I know how hard it is to find a doc that will listen to you.  They hate it when you say 'research' knowing you went to the internet drives them nuts! Lol. After all, they don't want to hear it! I do not pay any attention to TSH numbers. They don't mean anything-how you 'feel' is your indicator. Most docs-when you mention pain, think you're only trying to get pain drugs and discount it! There IS real pain when our bodies are depleted of blood calcium and our thyroids not working or missing. Luckily my D. O. Doc does understand this. I am on pain meds for hip, leg and foot pain and clonozepam for anxiety. (I'm 59 and this started 10 years ago) The Calcitriol takes care of muscle and joint pain. I eat differently now to control pain by avoiding foods that cause inflammation. Which helped me lose weight. I have to be very careful about my kidneys. Since the surgery, change in diet (whole foods, no sugar, and as gluten free as possible) my energy level is up and my stage 4 kidney disease is now stage one. Foods heal, herbal is better than most drugs, but commitment to health has to be #1. Find what works and stick with it. It takes awhile to see results on some things. Change one thing at a time so you know what is helping or hurting. I suggest a nutritionist approach to better your health and manage  your symptoms. Good luck :-)
Hi Ginger
I never read anything about D3 shouldn't be taken with B12, Magnesium I actually take a D3 with Magnesium from Solgar.  I never the got impression that my Endo,Rheumotologist or my primary care doctor thought I was looking for drugs however, one of my 4 endos thought my muscle and joint pains were me being unhappy with my weight gain even though I have been house bound off and on since thyroidectomy 2 yrs ago....he was a stupid little man...haven't had much luck with the other 3 stooges either they just don't care once the magic lab numbers are reach they discard you like trash.....

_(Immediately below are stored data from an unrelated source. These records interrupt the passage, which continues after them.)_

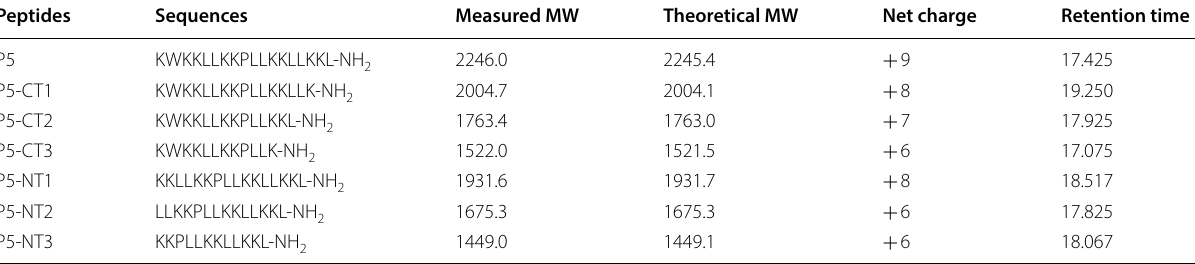
MW molecular weight, CT C-terminus, NT N-terminus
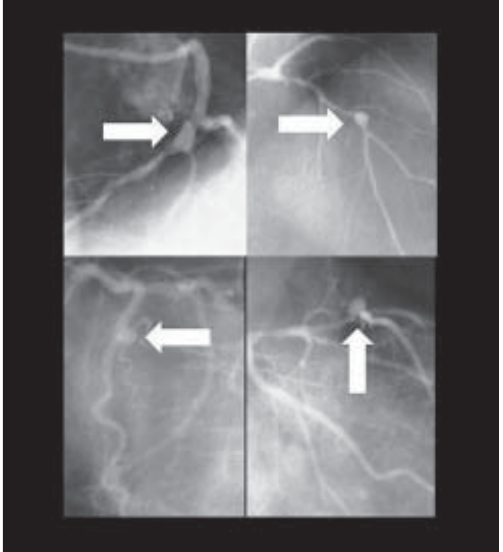
Fig. 4 - Aneurysms of the coronary arteries after stent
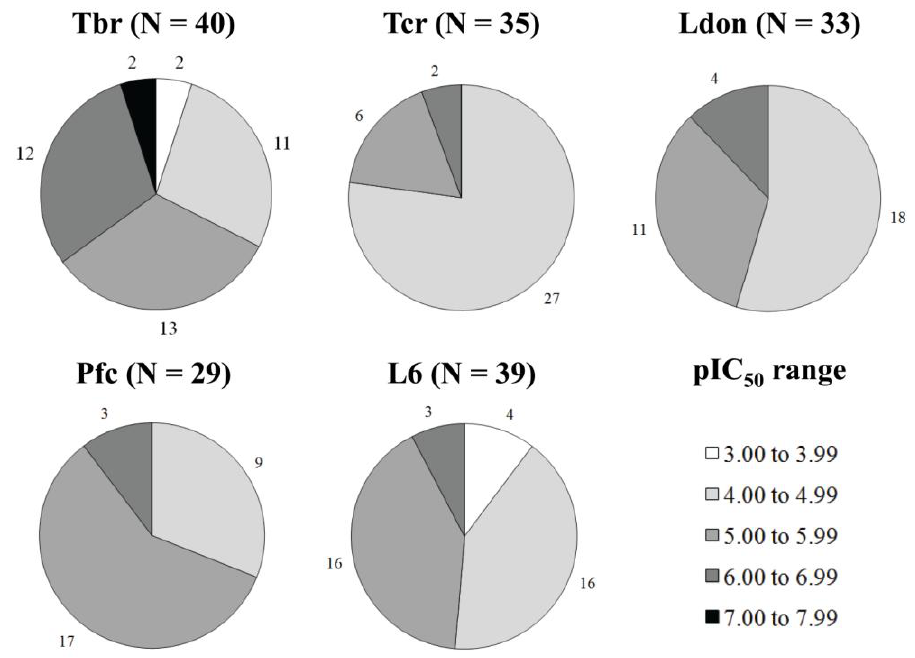
Figure 1. pIC distribution of the dataset of 40 STLs over the five biological activities 50 under study. Each graph represents the respective number of compounds with measured pIC (N) values in a particular concentration range against each tested parasite and 50 cytotoxicity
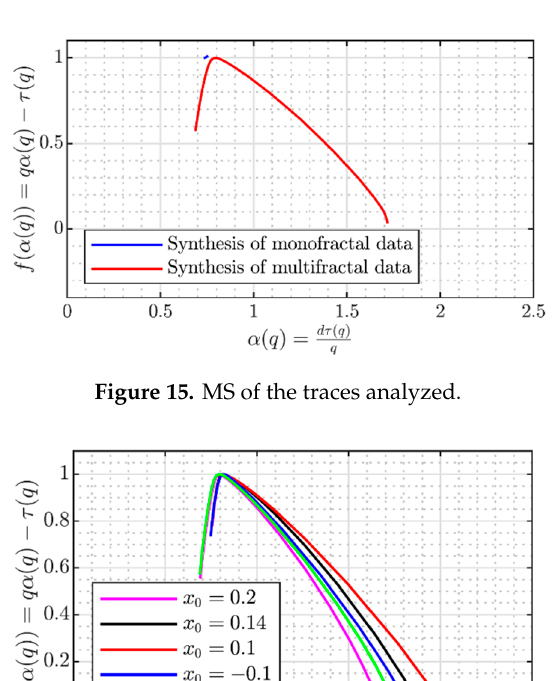
Table 4. Results of multifractal analysis of system 1.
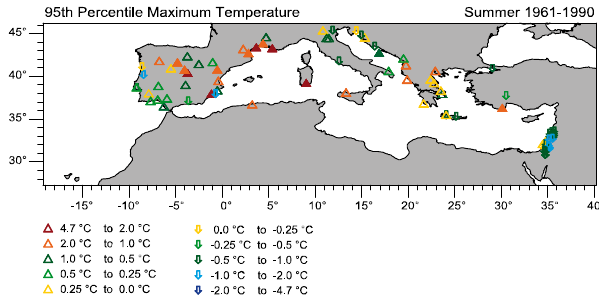
Figure 2: Trends of the 5 th percentile of minimum temperature in winter (December to February) for the period 1961-1990. Colour-filled symbols indicate significant trends at the 90% level.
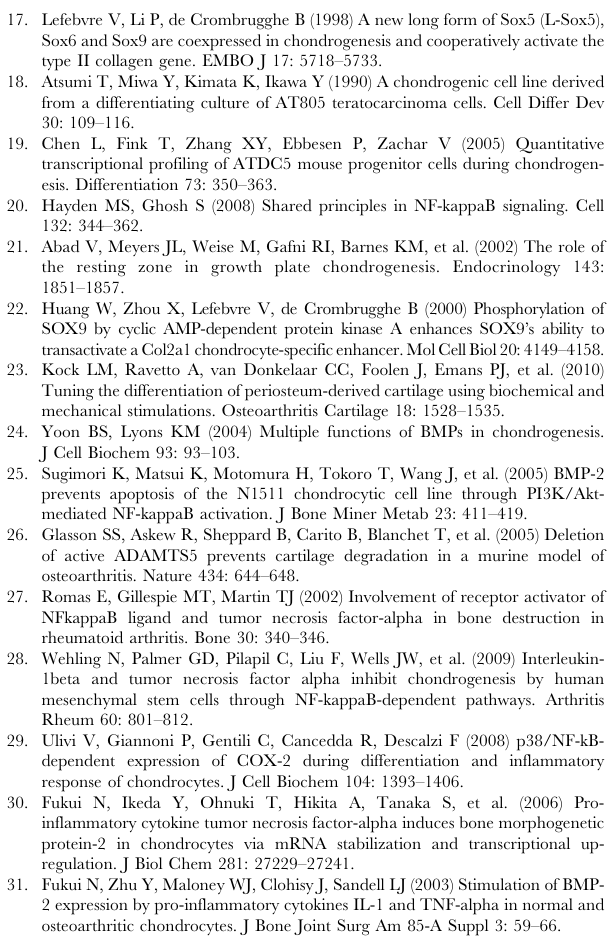
Figure S5 Connection between early NF- k B/p65 activa- tion and growth factor expression in ATDC5 chondro- genic differentiation. Table S1 DNA oligo sequences for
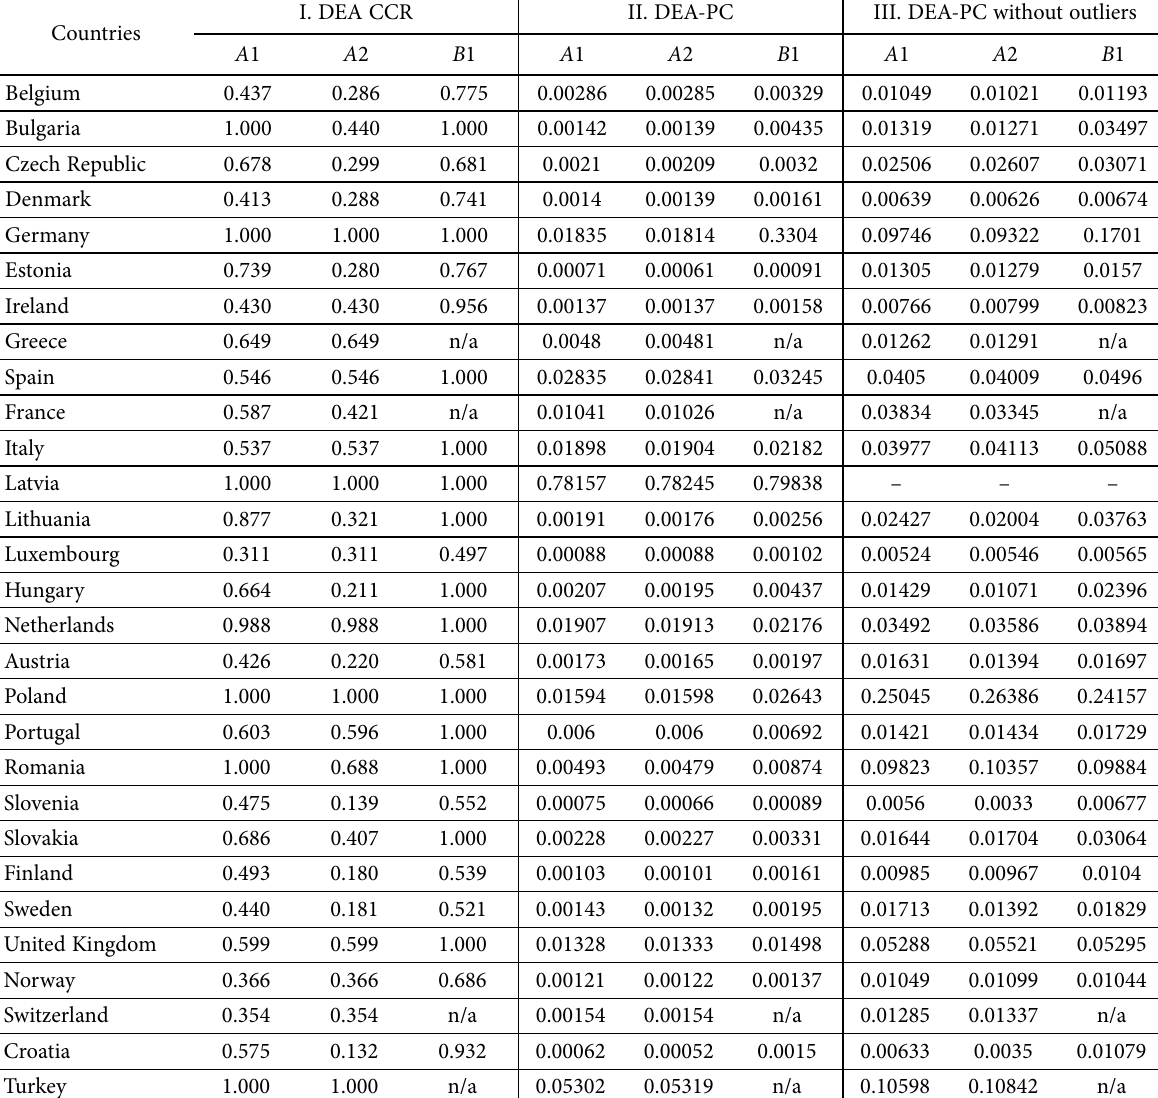
Table A. Numerical results ( source : own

What type of thyroid meds and dose are you on and have you gained any weight?
Avatar universal
You're not alone. I had all sorts of vague medical problems like you described and spent almost a year having my primary physician play detective until they found a mass in my left thyroid lobe entirely by accident that turned out to be PTC. Now, my primary takes me more seriously than simply throwing meds at me because she has something to work with.

My endo on the other hand....I'm in the same boat you are. A "specialist" in name only.

Luckily, my surgical oncologist was top-notch. Probably the only thing my endo got right. He was a surgeon who specializes in neck and thoracic surgeries and also happened to be the Chief of Surgery for the medical center I went to. He did his own ultrasound, reviewed the FNA results and other studies, and determined that only half the thyroid needed to go due to PTC. He told my wife and I that many surgeons still opt to cut the entire organ out even when medical evidence doesn't support it because that's been common medical practice for so long. 30 minutes later, we felt assured I was in good hands. He even looked at my prior medical history and saw I had a lumbar laminectomy completed a month beforehand and assured me that, compared to such an invasive, painful procedure that this was going to be a walk for me. He also had no problem when asked reviewing his credentials and experience with thyroid surgeries to reassure us he knew what he was doing.

A month later, I feel like a new man.